You need to get very clear, possibly written instructions from your parents. They may not want you disciplining your siblings at all or they may want you to do something completely different from what you have been doing or from what they do. Your mom's instruction to "keep them safe" is too vague. You need to ask her what exactly to do in each of the likely scenarios such as jumping on the bed.
Ask her: "what should I do if they jump on the bed?"
She will say: "tell them to stop"
You should say: "what should I do if they don't stop when I tell them to?"
I won't fill in a possible answer because it could be literally anything. She needs to tell you what to do when they ignore your intstructions. This is an area where you should not guess. You should get explicit instructions. And don't let her end with "tell them to stop" because they will ignore you abnd you need to know what to do when they ignore you.

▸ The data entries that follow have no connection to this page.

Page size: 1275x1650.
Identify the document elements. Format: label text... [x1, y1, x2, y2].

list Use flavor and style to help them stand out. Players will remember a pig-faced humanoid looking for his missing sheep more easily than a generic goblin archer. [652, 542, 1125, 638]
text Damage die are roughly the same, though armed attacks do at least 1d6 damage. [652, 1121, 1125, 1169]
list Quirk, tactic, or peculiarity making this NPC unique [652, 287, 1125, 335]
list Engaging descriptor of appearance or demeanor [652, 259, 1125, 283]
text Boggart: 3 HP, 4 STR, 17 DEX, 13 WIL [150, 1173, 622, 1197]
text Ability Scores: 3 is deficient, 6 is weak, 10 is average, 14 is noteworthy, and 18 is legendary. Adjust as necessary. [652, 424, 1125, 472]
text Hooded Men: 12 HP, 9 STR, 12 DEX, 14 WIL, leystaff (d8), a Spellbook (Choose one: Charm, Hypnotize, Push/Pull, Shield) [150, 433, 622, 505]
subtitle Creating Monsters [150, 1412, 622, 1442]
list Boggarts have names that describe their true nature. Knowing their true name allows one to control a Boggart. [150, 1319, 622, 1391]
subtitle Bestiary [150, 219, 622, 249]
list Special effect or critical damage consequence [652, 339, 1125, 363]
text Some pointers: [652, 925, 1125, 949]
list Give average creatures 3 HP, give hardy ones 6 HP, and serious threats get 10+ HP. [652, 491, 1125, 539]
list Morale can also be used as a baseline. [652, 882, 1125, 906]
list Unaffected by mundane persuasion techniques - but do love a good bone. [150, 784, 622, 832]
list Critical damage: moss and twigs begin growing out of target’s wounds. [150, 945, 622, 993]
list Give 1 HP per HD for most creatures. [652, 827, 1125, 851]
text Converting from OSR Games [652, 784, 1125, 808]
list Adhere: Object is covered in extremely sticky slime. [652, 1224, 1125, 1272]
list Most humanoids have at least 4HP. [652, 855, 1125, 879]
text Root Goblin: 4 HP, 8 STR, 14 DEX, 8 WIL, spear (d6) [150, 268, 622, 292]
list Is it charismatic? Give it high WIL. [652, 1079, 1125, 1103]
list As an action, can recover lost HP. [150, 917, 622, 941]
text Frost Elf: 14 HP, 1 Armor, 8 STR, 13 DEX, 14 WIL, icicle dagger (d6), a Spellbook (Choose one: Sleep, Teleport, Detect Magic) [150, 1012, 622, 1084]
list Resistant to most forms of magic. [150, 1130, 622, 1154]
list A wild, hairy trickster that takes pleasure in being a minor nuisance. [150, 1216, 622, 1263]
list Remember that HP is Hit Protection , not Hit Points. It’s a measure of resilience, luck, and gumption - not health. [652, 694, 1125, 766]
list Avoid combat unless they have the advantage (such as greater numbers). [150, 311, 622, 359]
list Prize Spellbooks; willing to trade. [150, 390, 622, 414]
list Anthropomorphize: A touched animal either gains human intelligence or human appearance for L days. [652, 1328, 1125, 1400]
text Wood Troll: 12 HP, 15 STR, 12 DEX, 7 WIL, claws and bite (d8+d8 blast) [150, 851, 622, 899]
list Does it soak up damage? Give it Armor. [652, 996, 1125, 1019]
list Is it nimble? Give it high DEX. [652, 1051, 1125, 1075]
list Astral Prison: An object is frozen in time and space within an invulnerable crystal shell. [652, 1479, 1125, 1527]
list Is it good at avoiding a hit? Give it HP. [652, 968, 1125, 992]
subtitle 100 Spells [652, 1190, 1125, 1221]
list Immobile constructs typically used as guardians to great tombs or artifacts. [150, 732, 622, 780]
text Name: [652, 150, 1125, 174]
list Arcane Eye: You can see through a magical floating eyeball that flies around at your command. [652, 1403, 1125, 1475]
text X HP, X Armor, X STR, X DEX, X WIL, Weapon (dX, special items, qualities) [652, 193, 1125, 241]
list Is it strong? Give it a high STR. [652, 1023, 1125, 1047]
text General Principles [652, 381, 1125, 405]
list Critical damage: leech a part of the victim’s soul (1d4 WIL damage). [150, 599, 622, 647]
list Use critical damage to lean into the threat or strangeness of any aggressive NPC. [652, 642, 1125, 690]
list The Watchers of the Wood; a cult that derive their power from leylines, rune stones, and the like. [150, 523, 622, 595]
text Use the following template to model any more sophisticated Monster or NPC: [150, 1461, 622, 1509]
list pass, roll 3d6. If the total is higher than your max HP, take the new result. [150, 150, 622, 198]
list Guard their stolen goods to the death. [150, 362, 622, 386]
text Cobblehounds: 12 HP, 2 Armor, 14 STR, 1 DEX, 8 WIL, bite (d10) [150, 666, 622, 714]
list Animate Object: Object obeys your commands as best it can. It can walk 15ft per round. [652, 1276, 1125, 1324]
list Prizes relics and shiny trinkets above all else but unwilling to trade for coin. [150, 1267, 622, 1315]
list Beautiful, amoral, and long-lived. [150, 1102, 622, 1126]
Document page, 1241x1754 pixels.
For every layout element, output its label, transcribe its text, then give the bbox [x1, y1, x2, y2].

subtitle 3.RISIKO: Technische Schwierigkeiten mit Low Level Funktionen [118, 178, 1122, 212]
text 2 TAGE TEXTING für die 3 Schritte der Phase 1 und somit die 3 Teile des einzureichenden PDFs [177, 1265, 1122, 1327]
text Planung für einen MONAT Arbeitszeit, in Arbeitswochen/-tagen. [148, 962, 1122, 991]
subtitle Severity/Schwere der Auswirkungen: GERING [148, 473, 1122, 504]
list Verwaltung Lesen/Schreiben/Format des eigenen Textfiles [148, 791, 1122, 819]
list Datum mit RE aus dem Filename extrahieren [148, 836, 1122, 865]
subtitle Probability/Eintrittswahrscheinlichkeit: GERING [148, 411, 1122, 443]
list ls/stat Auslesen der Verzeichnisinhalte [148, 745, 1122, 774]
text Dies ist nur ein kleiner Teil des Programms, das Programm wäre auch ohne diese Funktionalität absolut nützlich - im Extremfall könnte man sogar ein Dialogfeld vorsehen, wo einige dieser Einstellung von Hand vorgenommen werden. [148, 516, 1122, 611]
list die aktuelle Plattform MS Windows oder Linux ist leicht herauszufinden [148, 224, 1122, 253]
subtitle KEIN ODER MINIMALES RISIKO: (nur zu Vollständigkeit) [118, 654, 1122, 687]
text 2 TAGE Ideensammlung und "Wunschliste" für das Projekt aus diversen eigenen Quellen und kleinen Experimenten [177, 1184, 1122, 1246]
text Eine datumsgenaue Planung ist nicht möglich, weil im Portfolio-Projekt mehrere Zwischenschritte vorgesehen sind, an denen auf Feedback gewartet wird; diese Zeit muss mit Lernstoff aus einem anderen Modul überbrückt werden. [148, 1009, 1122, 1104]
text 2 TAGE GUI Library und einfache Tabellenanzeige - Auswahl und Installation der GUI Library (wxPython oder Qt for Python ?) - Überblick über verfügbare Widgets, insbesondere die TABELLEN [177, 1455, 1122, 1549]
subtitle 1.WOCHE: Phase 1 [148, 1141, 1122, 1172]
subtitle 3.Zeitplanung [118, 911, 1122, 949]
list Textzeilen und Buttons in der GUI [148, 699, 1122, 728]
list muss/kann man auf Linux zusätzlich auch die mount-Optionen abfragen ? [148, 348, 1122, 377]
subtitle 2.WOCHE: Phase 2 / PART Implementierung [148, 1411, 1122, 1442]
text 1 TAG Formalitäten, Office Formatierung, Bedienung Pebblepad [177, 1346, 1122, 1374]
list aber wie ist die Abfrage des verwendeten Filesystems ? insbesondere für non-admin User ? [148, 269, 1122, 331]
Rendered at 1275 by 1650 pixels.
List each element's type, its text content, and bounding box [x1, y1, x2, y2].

Disciplining other peoples' kids is a very tricky area. A lot of pretty serious fights between family members happen when the parents are not explicit in what the related babysitter is supposed to do in the likely event that their instructions are ignored. I think it is a very bad idea to decide on your own what punishment is appropriate because they may not want you to discipline them at all! Or they may want you to do something very specific that is nevertheless different from what they do. Trying to do like they do or think up something on your own is asking for trouble. So ask them exactly what to do when your safety instructions are ignored.